Mitt Romney’s web team accidentally let a transition website go live Wednesday morning, offering a view of what could have been if votes were cast differently across the country.
In the weeks and days leading up to the election, information about Romney’s transition team also was leaked out to the public, including details of sweeping plans to be ready to hit the ground running on day one had he been elected.
Before it was taken down, Political Wire
published screenshots of a home page, inauguration information, “Join The Administration” jobs page, and one dedicated to nominees for key positions in a Romney administration.
“I’m excited about our prospects as a nation. My priority is putting people back to work,” said a quote next to an optimistically forward-looking picture of Romney.
In addition to the website, information about “The Readiness Project,” the name given to Romney’s transition team, has been slowly seeping into the media since mid-September.

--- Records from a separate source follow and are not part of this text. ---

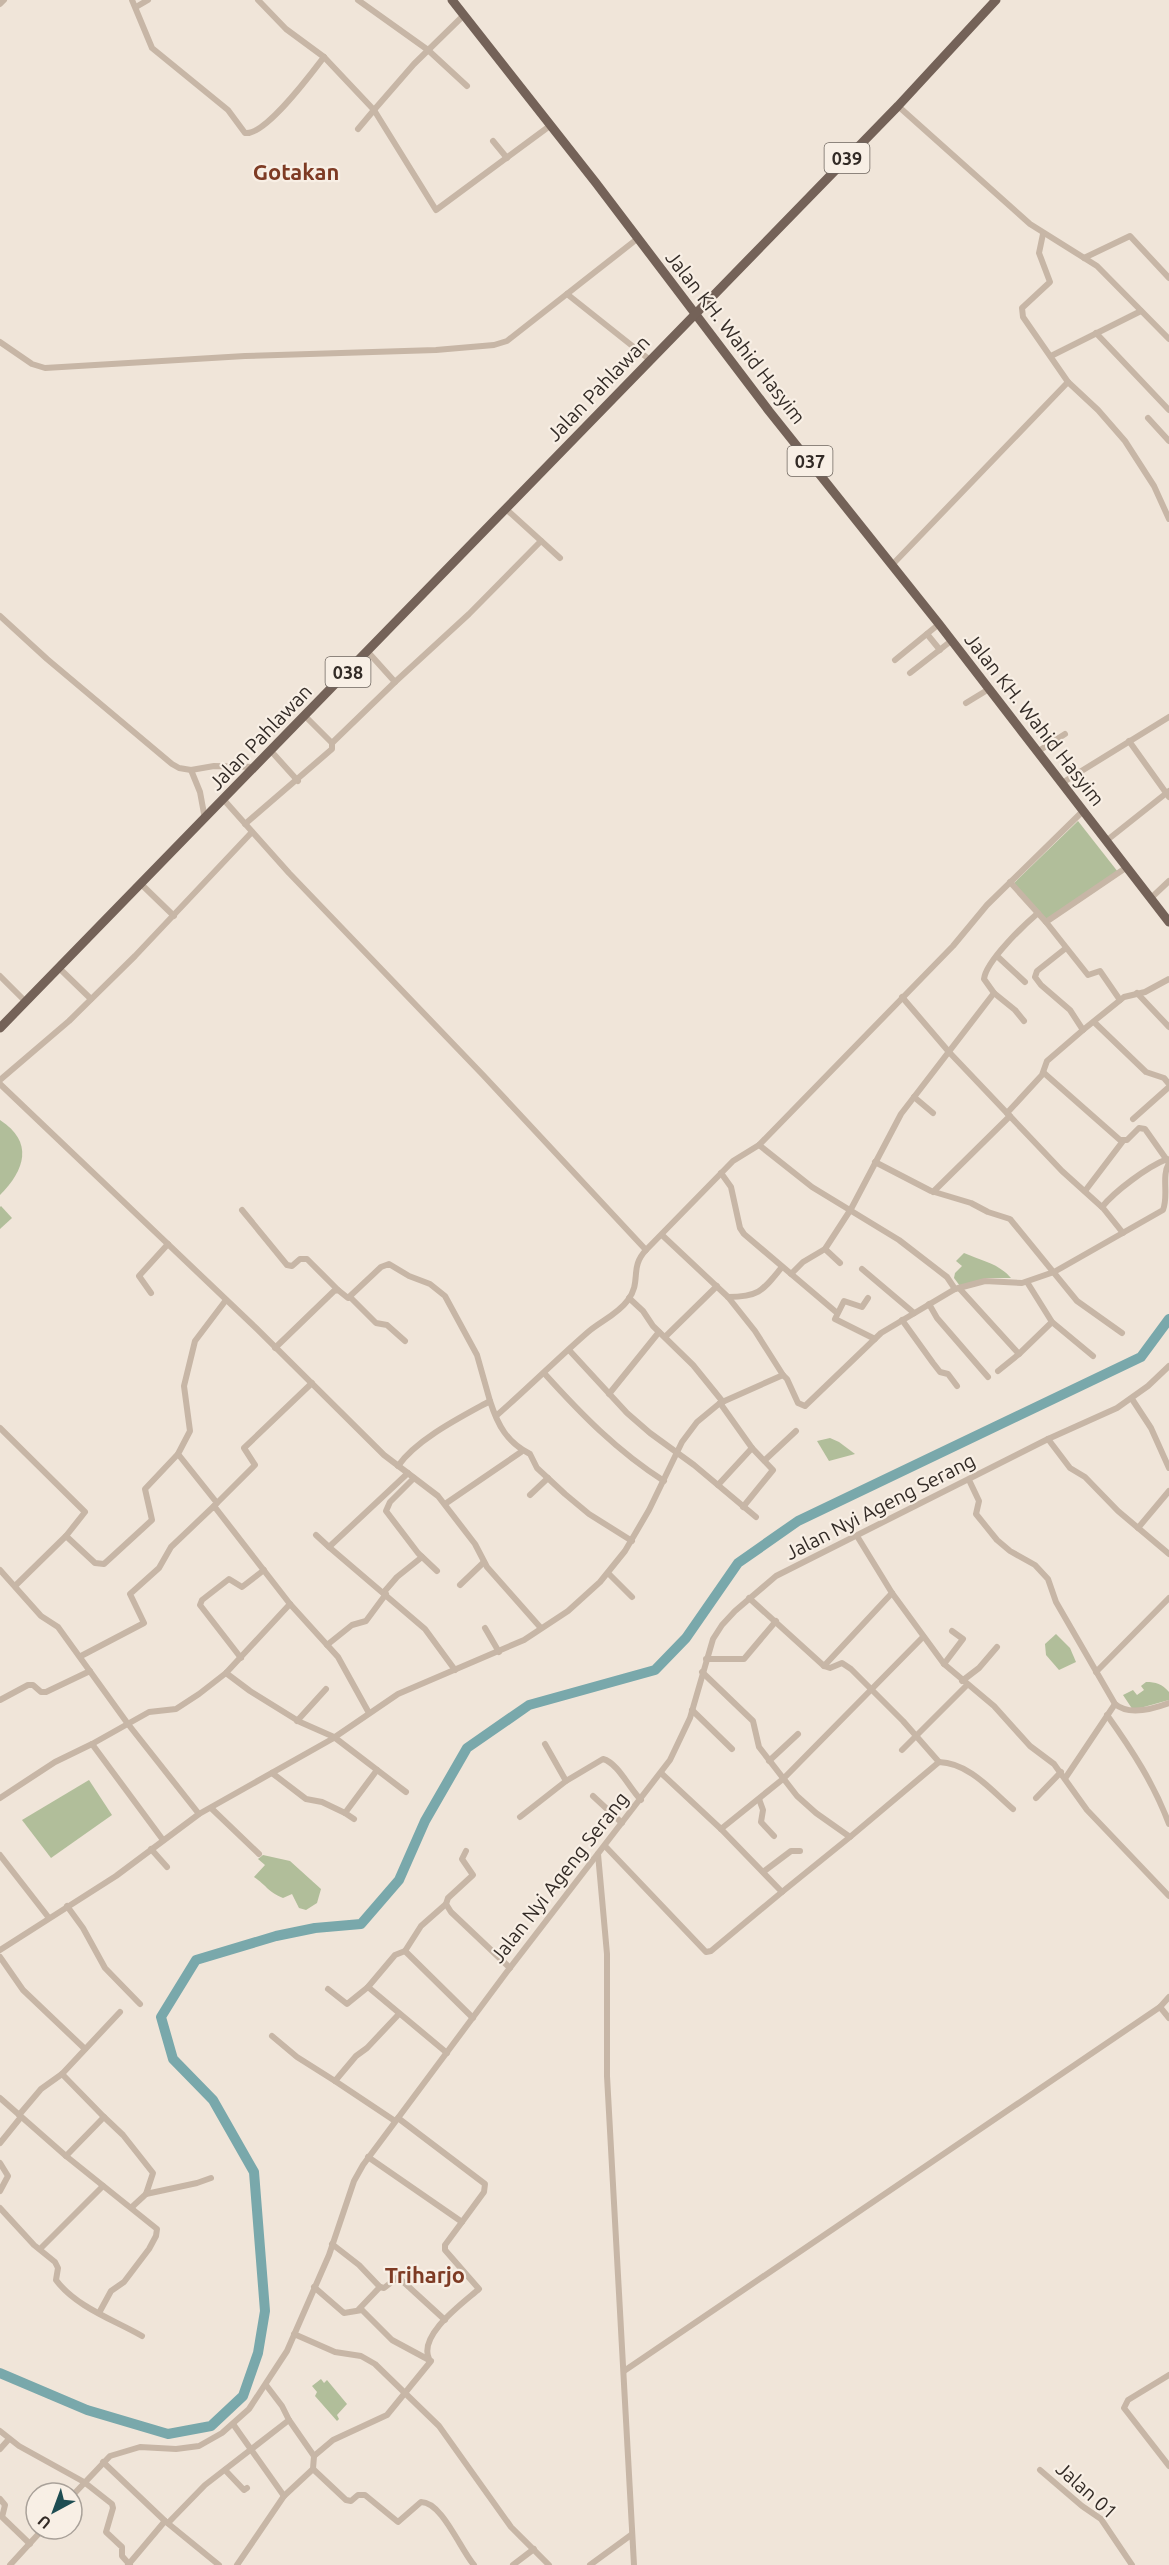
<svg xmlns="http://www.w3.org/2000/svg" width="1169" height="2565" font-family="Ubuntu,sans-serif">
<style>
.green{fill:#b1be9a}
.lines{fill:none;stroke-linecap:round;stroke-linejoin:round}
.river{stroke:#79a8ab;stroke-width:10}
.minor{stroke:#c7b6a6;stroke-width:6}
.primary{stroke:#746258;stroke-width:9}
.labels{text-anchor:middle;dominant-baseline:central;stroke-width:4.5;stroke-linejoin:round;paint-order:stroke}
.shield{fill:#f8efe5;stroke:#6e665f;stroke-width:1.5}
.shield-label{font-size:18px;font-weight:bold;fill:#332b26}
.street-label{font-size:20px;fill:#332b26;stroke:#f8efe5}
.quarter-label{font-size:22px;font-weight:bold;fill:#7e3b24;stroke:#f8efe5}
</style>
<rect width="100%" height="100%" fill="#f0e5d9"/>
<g class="green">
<path d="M1078 821 1118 872 1045 922 1012 885Z"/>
<path d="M0 1120C34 1142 25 1170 0 1195Z"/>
<path d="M1 1206 12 1218 0 1229V1207Z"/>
<path d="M964 1253C982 1261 998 1263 1011 1278H987L960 1286 954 1278 955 1273 962 1266 956 1261Z"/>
<path d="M830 1438 839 1442 855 1454 829 1461 817 1441Z"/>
<path d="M1056 1634 1070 1648 1076 1662 1059 1670 1046 1655 1045 1644Z"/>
<path d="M1146 1682C1156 1682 1162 1684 1169 1692V1700L1133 1710 1123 1695 1133 1690 1137 1695 1144 1690 1141 1686Z"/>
<path d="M89 1780 112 1815 51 1858 22 1820Z"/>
<path d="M263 1855 290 1861 321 1889 317 1903 306 1910 299 1908 292 1894 283 1898C267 1891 266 1885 254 1877L265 1865 258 1859Z"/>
<path d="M321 2379 324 2383 327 2380 347 2404 337 2415 339 2419 337 2421 315 2396 317 2392 312 2386Z"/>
</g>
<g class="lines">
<path class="river" d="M0 2373 87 2410 168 2434 211 2426 243 2396 258 2353 265 2311 254 2172 213 2100 173 2059 161 2017 196 1960 276 1936 315 1928 361 1924 399 1880 425 1821 467 1748 529 1705 655 1670 686 1638 738 1563 798 1521 1141 1357 1169 1319"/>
<g class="minor">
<path d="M132 0 152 48 228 110 245 133C265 136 311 74 324 57"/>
<path d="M258 0 286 29 324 57 374 110 414 64 464 15"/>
<path d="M358 0 428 50 467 86"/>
<path d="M0 4 4 0"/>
<path d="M136 7 148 0"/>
<path d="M898 106 1030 224 1097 266 1169 339"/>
<path d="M358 129 374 110 436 210 551 125"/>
<path d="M493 141 507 158"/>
<path d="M1043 234 1039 253 1050 282 1022 308 1023 317 1068 382 1098 410 1125 441 1154 486 1169 519"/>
<path d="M1084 258 1130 236 1169 278"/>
<path d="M567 294 650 360"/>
<path d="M1096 333 1169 410"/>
<path d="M0 342 32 364 45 368 245 356 436 350 494 345 507 341 637 239"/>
<path d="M1051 356 1141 311"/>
<path d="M1148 418 1169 441"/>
<path d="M506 509 560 558"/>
<path d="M892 565 1068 382"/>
<path d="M0 616 47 659 172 764 179 768 191 770 200 792 205 819"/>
<path d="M927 634 940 650"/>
<path d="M895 660 939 624"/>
<path d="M910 673 951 641"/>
<path d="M395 682 469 614 541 541"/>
<path d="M966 703 989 689"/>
<path d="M1129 741 1169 797"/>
<path d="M332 743 395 682 368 652"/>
<path d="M271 751 298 781"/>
<path d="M1037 752 1065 734"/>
<path d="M191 770 214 766 256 767"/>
<path d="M1062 783 1169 717"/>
<path d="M224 800 289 873 483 1075 646 1250"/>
<path d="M245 824 332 749V743L305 716"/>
<path d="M1106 841 1169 791"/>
<path d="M1010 882 1046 922 1088 975 1100 971 1120 1000"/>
<path d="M141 884 174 916"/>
<path d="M1151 898 1169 881"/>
<path d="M1046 922 1127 867"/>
<path d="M1066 948 1037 971 1035 977 1041 985 1070 1010 1083 1030"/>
<path d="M997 956 1025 982"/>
<path d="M59 968 91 999"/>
<path d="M0 976 26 1002"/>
<path d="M994 993 1015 1010 1024 1021"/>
<path d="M1137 993 1169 1027"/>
<path d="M902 997 949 1052 1062 1171 1103 1208 1123 1233"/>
<path d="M1094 1022 1146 1072 1164 1078 1169 1084"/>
<path d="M1044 1073 1120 1140H1127L1139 1128 1145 1129 1169 1163"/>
<path d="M0 1080 69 1021 135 956 252 832"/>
<path d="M0 1084 256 1328 384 1455 438 1496 475 1544 487 1567 540 1627"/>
<path d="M914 1097 933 1113"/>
<path d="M1007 1113 1042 1075 1047 1061 1083 1030 1124 997 1145 992 1169 979"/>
<path d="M1133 1119 1169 1087"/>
<path d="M759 1145 812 1187 899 1240 947 1277 955 1289"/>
<path d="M875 1162 931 1191 971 1203 988 1212 1010 1219 1077 1301 1122 1333"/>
<path d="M721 1173 731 1187 740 1228 744 1234 836 1312"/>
<path d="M1085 1191 1123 1141"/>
<path d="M933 1192 1010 1116"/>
<path d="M1102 1207C1115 1191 1147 1167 1167 1159"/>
<path d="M242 1210 287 1265 292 1266 300 1259H307L338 1290"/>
<path d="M662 1235 728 1297 755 1331 783 1375"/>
<path d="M825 1249 840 1263"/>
<path d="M862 1269 914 1313"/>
<path d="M791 1274 803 1262 825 1249 851 1209 901 1114 994 993 984 979C986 961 1024 925 1038 913"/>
<path d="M1027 1282 1052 1322 1093 1356"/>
<path d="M959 1288 1019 1354 1052 1322"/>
<path d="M151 1293 139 1276 168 1244"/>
<path d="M350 1297 376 1323 387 1325 405 1341"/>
<path d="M728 1297C760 1297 763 1290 782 1267"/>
<path d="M629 1298 643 1311 653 1326 693 1365 723 1402"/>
<path d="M868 1298 862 1307 844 1301 835 1319 875 1339"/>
<path d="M929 1304 937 1318 988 1377"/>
<path d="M902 1320 933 1363 940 1372 948 1374 957 1386"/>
<path d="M665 1337 717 1286"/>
<path d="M275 1348 334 1291 338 1290 348 1298 381 1267 389 1264 409 1276 430 1284 445 1296 477 1355 490 1401"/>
<path d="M569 1350 627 1413 650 1433 694 1465 756 1517"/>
<path d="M998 1371 1019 1354"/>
<path d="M544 1373C581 1414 617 1451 664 1481"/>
<path d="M609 1394 659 1332"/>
<path d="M1132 1399 1151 1428 1169 1468"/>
<path d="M720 1403 752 1448 773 1470 743 1507"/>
<path d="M496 1416C527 1389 557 1359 588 1332 601 1321 618 1314 628 1300 642 1281 629 1268 646 1250L733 1161 759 1145 953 946 987 905 1083 811"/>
<path d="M0 1428 85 1512 66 1536 15 1586"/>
<path d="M1048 1439 1070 1468 1085 1477 1118 1511 1169 1554"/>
<path d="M765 1460 796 1431"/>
<path d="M398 1466C417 1439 461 1417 490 1401 498 1426 507 1442 530 1454L537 1468 565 1494 589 1514 632 1541"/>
<path d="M414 1478 390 1502 386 1511 418 1553 437 1571"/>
<path d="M969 1480 979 1501 976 1514 997 1540 1010 1551 1035 1565 1048 1579 1056 1602 1115 1704C1129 1716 1153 1709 1169 1703"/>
<path d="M718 1485 752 1448"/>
<path d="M530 1495 548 1478"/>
<path d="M217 1503 255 1465 244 1448 312 1383"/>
<path d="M445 1504 521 1452"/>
<path d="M214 1506 217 1503 178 1454 190 1431 184 1386 195 1341 226 1300"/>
<path d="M1138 1528 1169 1491"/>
<path d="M316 1535 329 1547 408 1473"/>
<path d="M66 1536 95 1563 104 1564 152 1520 145 1489 178 1454"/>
<path d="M857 1536 892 1593 944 1664 994 1706 1030 1746 1054 1764 1087 1810 1169 1896"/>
<path d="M329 1547 425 1629 455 1670"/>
<path d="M0 1570 41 1616 58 1627 128 1724 199 1814"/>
<path d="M608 1573 632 1597"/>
<path d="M460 1585 484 1562"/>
<path d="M384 1592 397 1577 422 1557"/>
<path d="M749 1598 824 1666 830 1668 842 1663 851 1669 903 1721 939 1762"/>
<path d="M485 1628 499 1652"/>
<path d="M327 1645 352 1625 366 1621 386 1594"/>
<path d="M81 1656 144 1623 130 1594 159 1568 171 1547 214 1506 290 1604 338 1657 369 1713"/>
<path d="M241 1658 200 1605 202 1600 229 1579 242 1587 264 1570"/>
<path d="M706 1659H744L776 1621"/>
<path d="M944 1664 963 1639 952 1631"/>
<path d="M824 1666 892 1593"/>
<path d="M702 1672 753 1721 759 1747 797 1796 816 1813 850 1837 939 1762C969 1763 991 1790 1013 1809"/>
<path d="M1096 1672 1169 1598"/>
<path d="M226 1673 250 1691 300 1722 334 1737 406 1792"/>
<path d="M962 1681 979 1668 997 1647"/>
<path d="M0 1700 28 1685H33L41 1692H46L90 1671"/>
<path d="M692 1710 732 1749"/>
<path d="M1107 1715C1132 1750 1154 1784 1169 1824"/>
<path d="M297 1721 326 1689"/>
<path d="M92 1744 149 1712 176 1709 199 1694 226 1673 290 1604"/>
<path d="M545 1744 566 1781"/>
<path d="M902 1750 967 1685"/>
<path d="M769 1761 798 1734"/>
<path d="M272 1773 306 1799 322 1802 345 1813 377 1770"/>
<path d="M661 1773 721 1829 782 1892 850 1837"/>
<path d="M1066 1777 1115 1704"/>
<path d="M593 1796 622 1823"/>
<path d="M0 1798 55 1762 92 1744 163 1840"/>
<path d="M1036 1798 1061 1772"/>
<path d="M759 1799 763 1810 761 1822 774 1836"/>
<path d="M211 1808 259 1854"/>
<path d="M345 1813 354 1819"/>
<path d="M520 1817 566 1781 603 1759C618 1763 629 1788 641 1800"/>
<path d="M721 1829 783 1779 923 1637"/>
<path d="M605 1846 706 1952 711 1951 782 1892"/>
<path d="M151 1849 167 1867"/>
<path d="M466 1851 462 1859 473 1875 448 1898 446 1904 451 1912 510 1968"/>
<path d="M598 1854 607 1954V2076L634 2565"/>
<path d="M0 1855 49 1918"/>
<path d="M763 1872 791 1851H800"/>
<path d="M67 1906 83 1928 105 1968 140 2004"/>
<path d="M0 1950 116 1876 199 1814 332 1739 398 1694 524 1640 568 1611 600 1582 625 1551 649 1510 682 1442 697 1422 720 1403 783 1375 787 1379 798 1403 805 1406 881 1333 955 1289 985 1281 1022 1283 1054 1272 1163 1210C1169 1195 1161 1177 1169 1163"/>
<path d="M405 1951 421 1926 446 1904"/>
<path d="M0 1957 23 1990 85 2049"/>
<path d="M328 1989 347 2004 368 1987"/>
<path d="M1160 2007 1169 2018"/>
<path d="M272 2036 297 2057 335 2081"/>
<path d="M447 2053 368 1987 395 1955 405 1951 473 2018"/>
<path d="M62 2074 104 2117"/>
<path d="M0 2098 66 2156 157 2229 156 2236 149 2249 124 2282 111 2291 99 2313"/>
<path d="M19 2115 41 2089 62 2074 120 2012"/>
<path d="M398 2118 485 2184 484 2192 462 2222"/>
<path d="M395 2121 335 2081 356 2056 367 2048 399 2014"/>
<path d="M0 2143 21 2117"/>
<path d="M66 2156 104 2117 123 2135 153 2173 146 2194 132 2207"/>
<path d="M368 2157 462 2222 445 2245V2250L479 2289C463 2303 418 2335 429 2359"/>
<path d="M0 2163 8 2176 0 2191"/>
<path d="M146 2194 197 2183 211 2178"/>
<path d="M0 2208 34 2245 55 2262 58 2268 56 2280C76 2307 114 2320 142 2336"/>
<path d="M332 2244 359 2265 380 2287 384 2288 398 2277 445 2320"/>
<path d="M40 2249 103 2186"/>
<path d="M314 2287 344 2313 362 2310 392 2340 431 2361 387 2415 333 2440 314 2456"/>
<path d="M359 2309 380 2287"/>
<path d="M294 2334 335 2352 361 2356 375 2364 439 2426 511 2527 549 2565"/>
<path d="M624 2371 1160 2007 1169 1997"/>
<path d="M1169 2375 1128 2400 1124 2408 1169 2466"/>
<path d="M233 2424 284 2496 313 2469 314 2456 289 2420"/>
<path d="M0 2431 19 2446 84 2482 112 2504 113 2508 106 2532 122 2547V2556L130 2565"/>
<path d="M0 2449 9 2439"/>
<path d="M103 2462 165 2521 219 2565"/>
<path d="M313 2469 346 2500 351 2501 358 2495H365L398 2522 421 2502C442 2502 460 2549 474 2565"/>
<path d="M225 2470 244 2490 247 2488"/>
<path d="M1040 2470 1082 2506 1101 2519 1132 2565"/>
<path d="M72 2496 110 2456 140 2447 176 2449 199 2446 222 2433 249 2409 287 2351 329 2255 354 2181 363 2165 506 1973 670 1760 690 1718 713 1639 722 1625 735 1611 776 1576 1048 1439 1117 1408 1148 1386 1169 1366"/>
<path d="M0 2499 5 2505 2 2517 30 2544"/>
<path d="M168 2523 205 2485 289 2420 282 2406 266 2385"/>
<path d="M10 2565 43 2529"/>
<path d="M128 2565 165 2521"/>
<path d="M237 2565 284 2496"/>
<path d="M513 2565 534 2549"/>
<path d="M590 2565 631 2535"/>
</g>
<g class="primary">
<path d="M452 0 596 183 769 411 939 624 1169 922"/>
<path d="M0 1028 898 106 996 0"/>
</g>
</g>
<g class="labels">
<g class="shield">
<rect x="824.5" y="143" width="45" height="30" rx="4.5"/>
<rect x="787.5" y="446" width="45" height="30" rx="4.5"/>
<rect x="325.5" y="657" width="45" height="30" rx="4.5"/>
</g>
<g class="shield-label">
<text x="847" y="158">039</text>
<text x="810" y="461">037</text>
<text x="348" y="672">038</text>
</g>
<g class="street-label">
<text transform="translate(736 337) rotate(52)">Jalan KH. Wahid Hasyim</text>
<text transform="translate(598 388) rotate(-46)">Jalan Pahlawan</text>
<text transform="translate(1035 719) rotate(52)">Jalan KH. Wahid Hasyim</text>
<text transform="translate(260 737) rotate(-46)">Jalan Pahlawan</text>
<text transform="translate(880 1506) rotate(-27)">Jalan Nyi Ageng Serang</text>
<text transform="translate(559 1877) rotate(-52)">Jalan Nyi Ageng Serang</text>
<text transform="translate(1087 2490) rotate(42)">Jalan 01</text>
</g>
<g class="quarter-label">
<text x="296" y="171">Gotakan</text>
<text x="425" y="2274">Triharjo</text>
</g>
</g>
<g transform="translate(54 2511) rotate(221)"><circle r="28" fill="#f8efe5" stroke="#a9a199" stroke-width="1.5"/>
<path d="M0-4.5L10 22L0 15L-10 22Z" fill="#1e4d52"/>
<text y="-9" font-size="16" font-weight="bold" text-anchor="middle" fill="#332b26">U</text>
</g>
</svg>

A week before the election, the team had grown to include 100 people who were compiling lists of nominees and preparing documents for the first 100 to 200 days in office which were in line with what Romney had promised on the campaign trail to tackle first.
According to Politico
, the team was formed when Romney was down in many polls across the country, but as he caught up in most polls the planning became more serious. Mike Leavitt, who was head of the EPA and Department of Health and Human Services, was meeting with the candidate at least once a week to go over planning and decisions.
“Now, we’re shooting with real bullets,” a Romney adviser said. “We’re already ready to merge the campaign with the transition.”
Romney aides wanted to be ready to move quickly with his social and foreign policy plans.
They said they were attempting to avoid problems experienced both by George W. Bush and President Barack Obama during their transitions, including having established contacts around Congress and Washington to get moving on initiatives.
"The project moved pretty well," Rich Williamson, chair of Romney’s national security transition team, told Foreign Policy. "Governor [Mike] Leavitt did a good job of structurally organizing it. He set in course a process of identifying key issues and trying to develop 100-day plans so that if Romney became president he could start on day one to move the things he was committed to. It was further advanced than any other transition efforts I've seen."